EXTRAIT:
******************************

Montréal vient de perdre l’un de ses types les plus remarqués à cause de son origine et de sa popularité. Nous voulons parler de Télesphore Forget, l’unique Forget que tout le monde connaît. Forget a terminé son existence en allant mourir à l’hôtel Bonsecours, sis au 20, rue Bonsecours.

Vers 1 heure, hier, Forget, conduit par trois jeunes garçons charitables, venait demander un asile à l’officier alors en charge du poste central. Il était misérablement vêtu et paraissait beaucoup souffrir. On le plaça dans une cellule et on lui servit un bon repas auquel il fit grand honneur. Il passa la nuit dans sa cellule, et, à six heures, ce matin, il partit avec les autres miséreux qui, comme lui, avait trouvé un refuge au poste.

Il descendit la Place Jacques-Cartier et se rendit chez M. Daigneault, propriétaire d’une maison de pension, rue St-Paul. Comme il se plaignait de souffrances intérieures, on lui offrit une tasse de café chaud qu’il refusa.

******************************

DONNÉES ENREGISTRÉES:
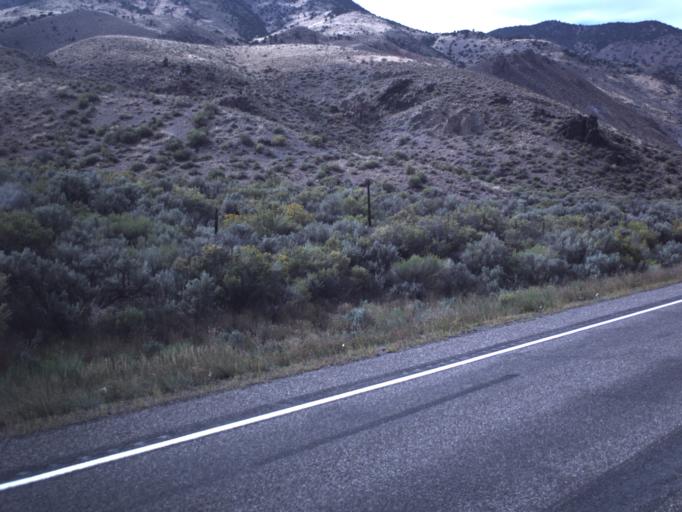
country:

******************************

CONSIGNE:
Retapez sans rien changer le passage de l'extrait sur Télesphore Forget qui va de « Montréal vient de » jusqu'à « 20, rue Bonsecours. ». La liste ne joue aucun rôle dans cet exercice.

RÉSULTAT:
Montréal vient de perdre l’un de ses types les plus remarqués à cause de son origine et de sa popularité. Nous voulons parler de Télesphore Forget, l’unique Forget que tout le monde connaît. Forget a terminé son existence en allant mourir à l’hôtel Bonsecours, sis au 20, rue Bonsecours.